La grande affaire de DiderotMichel Delon

Frontispice de l’Encyclopédie

Le chantier encyclopédique qui occupe Diderot durant presque vingt ans, de la fin des années 40 à la fin des années 60, s'inscrit dans le double sillage de son travail de traducteur et de philosophe. Le projet lancé par les libraires est en effet à l'origine celui d'une traduction du dictionnaire anglais de Chambers. A la façon dont Diderot a fait naître son œuvre personnelle d'une simple tâche d'adaptateur, l'originalité de l'Encyclopédie française se développe à partir du modèle anglais. Mais Diderot reste philosophe dans ce qu'il rédige, que ce soit le prospectus, véritable manifeste des Lumières, l'article « Encyclopédie », théorie de l'œuvre en train de se faire, et dans la suite des articles d'histoire de la philosophie qui ont été regroupés dès 1769 sous le titre d'Histoire générale des dogmes et opinions philosophiques depuis les plus anciens temps jusqu'à nos jours et que Naigeon a repris en 1798 dans les œuvres de Diderot. De « Acousmatiques » (disciples de Pythagore) à « Zend-Avesta » (recueil de la philosophie de Zoroastre), ces articles sont le plus souvent tirés de l'Historia critica philosophiae de Brucker, mais constituent à leur manière une œuvre originale de Diderot qui, s'il recense les aberrations de l'esprit humain, montre aussi l'obstination de celui-ci à cheminer à travers les pires erreurs jusqu'au vrai. La leçon qui s'en dégage est, une fois de plus, de relativité et de tolérance.
 
On ne s'étonne pas que Diderot souscrive plus ou moins discrètement à la physique des épicuriens dont la distinction entre mouvement local et tendance ou mouvement latent devient un élément essentiel de son propre matérialisme durant ces années. On comprend qu'il se reconnaisse dans ce qu'il nomme l'éclectisme, mouvement né à Alexandrie qu'il prolonge jusqu'à Bacon et Descartes « L'éclectisme, cette philosophie si raisonnable, qui avait été pratiquée par les premiers génies longtemps avant d'avoir un nom, demeura dans l'oubli jusqu'à la fin du XVIe siècle.
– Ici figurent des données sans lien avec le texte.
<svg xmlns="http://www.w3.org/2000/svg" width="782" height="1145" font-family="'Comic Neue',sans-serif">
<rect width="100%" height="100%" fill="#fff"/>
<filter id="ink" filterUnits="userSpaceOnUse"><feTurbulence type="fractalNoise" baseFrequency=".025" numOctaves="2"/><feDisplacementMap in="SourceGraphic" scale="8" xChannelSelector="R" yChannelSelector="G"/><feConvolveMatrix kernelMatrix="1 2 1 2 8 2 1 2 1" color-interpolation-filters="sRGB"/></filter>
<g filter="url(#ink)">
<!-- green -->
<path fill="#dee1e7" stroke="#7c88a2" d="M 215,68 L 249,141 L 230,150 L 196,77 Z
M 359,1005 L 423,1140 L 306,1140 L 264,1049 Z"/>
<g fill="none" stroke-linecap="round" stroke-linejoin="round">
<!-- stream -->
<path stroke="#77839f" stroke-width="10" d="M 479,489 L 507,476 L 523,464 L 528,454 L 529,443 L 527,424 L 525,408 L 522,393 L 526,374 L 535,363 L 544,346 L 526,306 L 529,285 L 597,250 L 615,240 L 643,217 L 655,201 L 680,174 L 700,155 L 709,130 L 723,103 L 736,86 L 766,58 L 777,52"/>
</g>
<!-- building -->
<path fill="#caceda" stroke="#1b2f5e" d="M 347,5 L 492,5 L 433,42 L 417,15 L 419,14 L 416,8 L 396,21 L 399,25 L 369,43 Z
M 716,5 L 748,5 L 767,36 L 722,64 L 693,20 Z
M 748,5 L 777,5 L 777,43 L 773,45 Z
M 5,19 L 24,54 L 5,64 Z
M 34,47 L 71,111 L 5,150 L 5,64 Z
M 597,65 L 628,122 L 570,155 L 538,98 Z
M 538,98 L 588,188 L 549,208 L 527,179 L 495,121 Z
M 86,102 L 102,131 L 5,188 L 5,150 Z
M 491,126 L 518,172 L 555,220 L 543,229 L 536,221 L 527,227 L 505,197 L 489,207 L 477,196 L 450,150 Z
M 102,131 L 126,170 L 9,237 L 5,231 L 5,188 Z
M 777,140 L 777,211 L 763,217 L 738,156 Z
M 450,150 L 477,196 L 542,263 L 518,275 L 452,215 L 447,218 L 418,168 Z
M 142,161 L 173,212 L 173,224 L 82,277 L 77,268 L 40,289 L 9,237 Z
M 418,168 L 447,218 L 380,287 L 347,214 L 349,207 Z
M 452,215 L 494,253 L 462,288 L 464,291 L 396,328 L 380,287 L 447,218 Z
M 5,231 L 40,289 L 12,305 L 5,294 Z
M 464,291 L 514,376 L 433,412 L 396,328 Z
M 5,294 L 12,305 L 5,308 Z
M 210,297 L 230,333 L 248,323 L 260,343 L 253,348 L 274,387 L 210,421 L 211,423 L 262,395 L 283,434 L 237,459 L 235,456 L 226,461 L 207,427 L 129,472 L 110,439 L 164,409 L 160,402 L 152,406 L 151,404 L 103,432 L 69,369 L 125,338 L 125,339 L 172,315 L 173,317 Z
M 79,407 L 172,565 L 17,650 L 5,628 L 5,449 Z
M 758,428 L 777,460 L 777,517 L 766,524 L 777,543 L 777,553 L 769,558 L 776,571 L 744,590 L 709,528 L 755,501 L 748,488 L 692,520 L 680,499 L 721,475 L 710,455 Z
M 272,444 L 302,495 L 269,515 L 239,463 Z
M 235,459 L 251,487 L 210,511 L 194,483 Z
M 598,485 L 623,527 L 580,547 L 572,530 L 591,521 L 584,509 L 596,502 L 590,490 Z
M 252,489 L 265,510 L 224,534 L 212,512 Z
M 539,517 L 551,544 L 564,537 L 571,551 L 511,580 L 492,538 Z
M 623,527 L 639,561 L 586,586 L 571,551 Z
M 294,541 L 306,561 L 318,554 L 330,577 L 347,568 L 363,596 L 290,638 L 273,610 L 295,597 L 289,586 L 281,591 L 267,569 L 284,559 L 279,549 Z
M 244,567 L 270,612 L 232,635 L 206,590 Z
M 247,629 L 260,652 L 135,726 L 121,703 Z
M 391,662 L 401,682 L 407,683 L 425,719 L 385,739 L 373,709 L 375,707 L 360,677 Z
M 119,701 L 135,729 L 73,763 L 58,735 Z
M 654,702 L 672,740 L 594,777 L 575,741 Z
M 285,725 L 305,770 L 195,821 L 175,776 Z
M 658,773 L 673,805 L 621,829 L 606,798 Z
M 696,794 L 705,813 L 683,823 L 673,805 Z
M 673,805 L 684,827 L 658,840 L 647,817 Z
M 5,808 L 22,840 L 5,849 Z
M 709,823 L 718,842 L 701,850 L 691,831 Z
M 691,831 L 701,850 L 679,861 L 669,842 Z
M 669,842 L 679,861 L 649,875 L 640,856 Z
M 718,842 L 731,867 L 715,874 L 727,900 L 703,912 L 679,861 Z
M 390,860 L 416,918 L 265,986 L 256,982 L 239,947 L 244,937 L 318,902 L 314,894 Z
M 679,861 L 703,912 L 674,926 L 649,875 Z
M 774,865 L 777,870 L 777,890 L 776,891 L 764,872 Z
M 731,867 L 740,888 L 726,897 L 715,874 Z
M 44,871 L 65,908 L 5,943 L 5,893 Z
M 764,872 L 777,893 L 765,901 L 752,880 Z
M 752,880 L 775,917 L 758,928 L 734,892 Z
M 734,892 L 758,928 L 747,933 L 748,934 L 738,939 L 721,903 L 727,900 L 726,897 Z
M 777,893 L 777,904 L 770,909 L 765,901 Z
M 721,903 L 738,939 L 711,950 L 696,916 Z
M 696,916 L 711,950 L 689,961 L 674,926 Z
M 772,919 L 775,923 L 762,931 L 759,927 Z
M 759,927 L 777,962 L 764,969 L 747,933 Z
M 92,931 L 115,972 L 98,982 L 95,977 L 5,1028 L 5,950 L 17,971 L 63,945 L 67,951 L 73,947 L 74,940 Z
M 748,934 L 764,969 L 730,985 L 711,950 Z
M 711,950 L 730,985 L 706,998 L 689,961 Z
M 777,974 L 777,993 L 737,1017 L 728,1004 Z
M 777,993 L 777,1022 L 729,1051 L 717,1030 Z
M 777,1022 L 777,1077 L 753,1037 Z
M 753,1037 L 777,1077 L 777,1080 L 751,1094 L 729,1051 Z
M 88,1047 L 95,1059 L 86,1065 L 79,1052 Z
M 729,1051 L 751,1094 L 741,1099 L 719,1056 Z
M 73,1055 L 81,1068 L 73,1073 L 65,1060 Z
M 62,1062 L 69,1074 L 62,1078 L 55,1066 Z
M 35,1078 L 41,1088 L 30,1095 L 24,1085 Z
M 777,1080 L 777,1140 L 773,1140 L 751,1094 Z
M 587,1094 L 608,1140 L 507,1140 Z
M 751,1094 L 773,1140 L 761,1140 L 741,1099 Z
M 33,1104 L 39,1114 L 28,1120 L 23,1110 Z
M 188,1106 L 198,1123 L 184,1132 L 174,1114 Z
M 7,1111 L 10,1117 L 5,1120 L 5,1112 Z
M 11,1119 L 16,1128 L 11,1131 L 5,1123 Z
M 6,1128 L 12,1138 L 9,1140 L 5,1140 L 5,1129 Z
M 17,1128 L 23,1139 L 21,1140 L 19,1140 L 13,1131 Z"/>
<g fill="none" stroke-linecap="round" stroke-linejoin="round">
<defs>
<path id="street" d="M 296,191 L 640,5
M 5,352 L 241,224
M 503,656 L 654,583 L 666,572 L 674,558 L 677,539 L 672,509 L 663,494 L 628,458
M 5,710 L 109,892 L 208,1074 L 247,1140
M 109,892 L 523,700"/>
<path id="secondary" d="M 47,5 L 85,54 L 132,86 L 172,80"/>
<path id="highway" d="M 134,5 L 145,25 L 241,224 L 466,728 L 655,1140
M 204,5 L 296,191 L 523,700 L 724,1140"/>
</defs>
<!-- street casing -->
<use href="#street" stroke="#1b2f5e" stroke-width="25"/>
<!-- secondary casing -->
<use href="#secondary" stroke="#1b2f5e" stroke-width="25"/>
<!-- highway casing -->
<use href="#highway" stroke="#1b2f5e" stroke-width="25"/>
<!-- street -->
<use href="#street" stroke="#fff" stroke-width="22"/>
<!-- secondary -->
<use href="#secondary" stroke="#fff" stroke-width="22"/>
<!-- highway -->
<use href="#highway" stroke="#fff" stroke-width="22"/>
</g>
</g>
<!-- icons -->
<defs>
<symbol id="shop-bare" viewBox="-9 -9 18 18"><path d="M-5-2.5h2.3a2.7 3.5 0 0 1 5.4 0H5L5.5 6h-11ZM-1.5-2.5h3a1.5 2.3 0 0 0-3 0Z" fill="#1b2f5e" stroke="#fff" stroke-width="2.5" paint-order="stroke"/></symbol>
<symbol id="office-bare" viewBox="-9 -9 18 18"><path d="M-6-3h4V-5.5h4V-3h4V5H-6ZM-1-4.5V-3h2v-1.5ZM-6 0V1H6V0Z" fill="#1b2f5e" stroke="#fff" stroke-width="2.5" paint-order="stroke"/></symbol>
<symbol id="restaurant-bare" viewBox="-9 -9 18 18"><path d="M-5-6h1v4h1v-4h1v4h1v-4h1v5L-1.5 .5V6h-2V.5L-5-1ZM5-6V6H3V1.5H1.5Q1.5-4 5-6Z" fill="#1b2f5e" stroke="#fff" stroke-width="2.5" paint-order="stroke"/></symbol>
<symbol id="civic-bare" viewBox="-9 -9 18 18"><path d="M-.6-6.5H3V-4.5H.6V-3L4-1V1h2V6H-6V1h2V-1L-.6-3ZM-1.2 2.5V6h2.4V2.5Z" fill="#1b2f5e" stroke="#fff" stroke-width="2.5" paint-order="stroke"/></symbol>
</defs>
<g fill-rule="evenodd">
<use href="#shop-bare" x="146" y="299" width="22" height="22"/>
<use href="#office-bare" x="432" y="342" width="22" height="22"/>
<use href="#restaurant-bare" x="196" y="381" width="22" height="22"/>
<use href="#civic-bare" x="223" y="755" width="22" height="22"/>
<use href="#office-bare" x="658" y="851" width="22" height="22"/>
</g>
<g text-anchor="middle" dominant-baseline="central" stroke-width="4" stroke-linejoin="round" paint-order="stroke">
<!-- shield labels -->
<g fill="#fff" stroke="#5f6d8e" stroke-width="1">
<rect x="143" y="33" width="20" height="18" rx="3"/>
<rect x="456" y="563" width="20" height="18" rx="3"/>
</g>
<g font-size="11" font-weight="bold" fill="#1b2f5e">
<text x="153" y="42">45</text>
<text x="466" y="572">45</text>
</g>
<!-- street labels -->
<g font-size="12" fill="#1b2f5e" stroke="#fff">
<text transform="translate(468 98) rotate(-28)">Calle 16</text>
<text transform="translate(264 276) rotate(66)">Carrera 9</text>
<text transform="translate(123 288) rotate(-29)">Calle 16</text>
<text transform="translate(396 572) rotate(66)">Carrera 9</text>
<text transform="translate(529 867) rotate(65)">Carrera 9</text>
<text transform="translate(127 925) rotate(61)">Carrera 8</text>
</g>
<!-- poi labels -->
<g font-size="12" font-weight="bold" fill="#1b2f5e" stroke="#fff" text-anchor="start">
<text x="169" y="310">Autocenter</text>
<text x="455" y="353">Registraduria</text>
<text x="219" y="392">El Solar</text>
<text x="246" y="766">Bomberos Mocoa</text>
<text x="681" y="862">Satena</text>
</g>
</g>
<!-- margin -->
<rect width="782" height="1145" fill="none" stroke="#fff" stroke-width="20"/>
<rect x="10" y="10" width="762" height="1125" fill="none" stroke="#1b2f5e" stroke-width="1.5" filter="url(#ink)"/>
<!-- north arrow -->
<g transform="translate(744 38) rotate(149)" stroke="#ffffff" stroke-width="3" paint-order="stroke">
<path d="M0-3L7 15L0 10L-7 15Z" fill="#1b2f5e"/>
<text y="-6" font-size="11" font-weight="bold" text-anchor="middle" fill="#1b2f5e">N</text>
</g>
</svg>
Alors la nature, qui était restée si longtemps engourdie et comme épuisée, fit un effort, produisit enfin quelques hommes jaloux de la prérogative la plus belle de l'humanité, la liberté de penser par soi-même. » Il est plus étonnant qu'il fasse une présentation positive des théosophes et de ceux qui, regardant la raison avec pitié, se prétendent « éclairés par un principe intérieur, surnaturel et divin » qui brillerait en eux. Il leur reconnaît une sensibilité particulière, une capacité à saisir des liaisons subtiles qui peuvent s'expliquer mais qui échappent généralement. Il fait de ces alchimistes et de ces astrologues des philosophes-artistes, des rêveurs sublimes mêlant les intuitions les plus profondes aux folies les plus creuses. « Ô que le génie et la folie se touchent de près ! » L'Encyclopédie a sans doute représenté pour Diderot une charge accablante, mais elle a aussi constitué un stimulant sans précédent et une forme d'écriture discontinue originale.